Empirical Evaluation and Implications

Empirical evaluation on benchmark domains, including both low-dimensional tasks and novel, challenging high-dimensional domains, demonstrates MAMBA's superior performance in terms of return and sample efficiency. Key findings indicate:

  • Generalization across Meta-RL Benchmarks: MAMBA consistently achieves higher returns compared to both meta-RL and model-based baselines, showcasing its robust generalization capability.
  • Sample Efficiency: MAMBA demonstrates up to 15 times improvement in sample efficiency over state-of-the-art meta-RL algorithms, highlighting the benefits of its model-based approach.
  • Flexibility with High-Dimensional Task Distributions: Through a theoretical analysis and empirical validation, MAMBA proves effective in solving decomposable meta-RL environments, a significant step towards tackling real-world, complex tasks.
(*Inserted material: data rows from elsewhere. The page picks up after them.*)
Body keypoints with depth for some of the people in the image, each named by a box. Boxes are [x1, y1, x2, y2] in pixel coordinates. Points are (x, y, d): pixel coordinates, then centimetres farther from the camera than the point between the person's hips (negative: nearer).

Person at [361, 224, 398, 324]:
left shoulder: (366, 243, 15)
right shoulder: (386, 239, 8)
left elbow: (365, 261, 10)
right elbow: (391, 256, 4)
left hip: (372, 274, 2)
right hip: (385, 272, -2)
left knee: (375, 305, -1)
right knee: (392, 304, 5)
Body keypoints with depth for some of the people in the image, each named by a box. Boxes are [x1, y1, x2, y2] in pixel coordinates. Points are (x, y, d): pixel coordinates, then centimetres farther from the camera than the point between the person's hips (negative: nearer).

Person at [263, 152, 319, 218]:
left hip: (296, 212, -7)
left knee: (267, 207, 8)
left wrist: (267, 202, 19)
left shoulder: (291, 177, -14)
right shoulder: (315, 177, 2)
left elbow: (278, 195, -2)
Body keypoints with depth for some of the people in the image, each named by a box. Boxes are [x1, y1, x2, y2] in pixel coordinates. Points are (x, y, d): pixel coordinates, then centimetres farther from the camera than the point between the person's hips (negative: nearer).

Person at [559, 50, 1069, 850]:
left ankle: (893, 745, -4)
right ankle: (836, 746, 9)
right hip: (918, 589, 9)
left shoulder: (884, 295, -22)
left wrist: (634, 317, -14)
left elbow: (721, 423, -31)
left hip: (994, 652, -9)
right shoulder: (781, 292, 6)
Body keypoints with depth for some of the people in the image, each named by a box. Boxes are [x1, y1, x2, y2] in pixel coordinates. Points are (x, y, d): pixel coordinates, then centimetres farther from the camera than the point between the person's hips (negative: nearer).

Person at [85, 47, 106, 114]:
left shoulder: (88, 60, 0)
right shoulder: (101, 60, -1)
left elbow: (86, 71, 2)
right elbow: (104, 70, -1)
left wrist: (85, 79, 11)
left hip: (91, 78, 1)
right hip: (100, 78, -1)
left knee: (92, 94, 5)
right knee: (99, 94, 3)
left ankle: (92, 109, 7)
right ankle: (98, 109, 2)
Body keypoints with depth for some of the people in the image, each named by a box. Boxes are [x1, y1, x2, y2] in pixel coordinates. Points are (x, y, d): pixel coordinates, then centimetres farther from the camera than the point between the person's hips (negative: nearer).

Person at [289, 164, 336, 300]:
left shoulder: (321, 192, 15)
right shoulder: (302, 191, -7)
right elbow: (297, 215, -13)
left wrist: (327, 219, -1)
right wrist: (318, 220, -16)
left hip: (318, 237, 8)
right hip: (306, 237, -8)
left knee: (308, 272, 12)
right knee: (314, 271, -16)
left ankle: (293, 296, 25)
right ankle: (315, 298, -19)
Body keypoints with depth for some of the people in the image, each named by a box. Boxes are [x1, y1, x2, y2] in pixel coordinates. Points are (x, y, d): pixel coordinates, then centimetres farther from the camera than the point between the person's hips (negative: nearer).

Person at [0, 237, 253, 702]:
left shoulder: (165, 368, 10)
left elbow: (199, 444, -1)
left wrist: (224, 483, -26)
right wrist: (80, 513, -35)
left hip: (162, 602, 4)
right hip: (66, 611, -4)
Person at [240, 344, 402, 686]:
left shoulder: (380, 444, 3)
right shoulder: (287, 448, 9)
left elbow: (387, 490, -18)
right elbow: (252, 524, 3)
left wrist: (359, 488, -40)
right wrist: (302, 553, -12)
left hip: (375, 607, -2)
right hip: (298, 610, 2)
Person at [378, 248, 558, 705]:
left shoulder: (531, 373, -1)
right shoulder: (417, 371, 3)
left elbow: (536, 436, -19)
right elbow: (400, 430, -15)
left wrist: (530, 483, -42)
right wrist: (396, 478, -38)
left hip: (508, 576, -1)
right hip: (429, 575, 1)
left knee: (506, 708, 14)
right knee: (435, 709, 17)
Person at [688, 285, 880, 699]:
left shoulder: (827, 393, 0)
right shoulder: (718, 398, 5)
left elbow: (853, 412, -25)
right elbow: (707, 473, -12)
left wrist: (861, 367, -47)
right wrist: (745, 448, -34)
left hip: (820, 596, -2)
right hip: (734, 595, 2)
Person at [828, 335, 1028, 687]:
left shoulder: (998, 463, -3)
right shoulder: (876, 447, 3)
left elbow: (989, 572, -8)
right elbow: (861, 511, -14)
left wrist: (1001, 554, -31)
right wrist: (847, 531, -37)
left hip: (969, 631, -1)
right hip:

Conclusion and Future Directions

MAMBA represents a significant advancement in meta-RL, offering a sample-efficient, generalizable, and robust approach to learning policies across a wide range of tasks. By leveraging the strengths of model-based planning within a meta-RL framework, MAMBA opens new avenues for research and application in domains requiring fast adaptation and broad generalization capabilities. Future work might explore further optimizations to MAMBA's runtime and expand its applicability to more varied and complex task distributions, paving the way towards deploying RL agents in dynamic, real-world environments.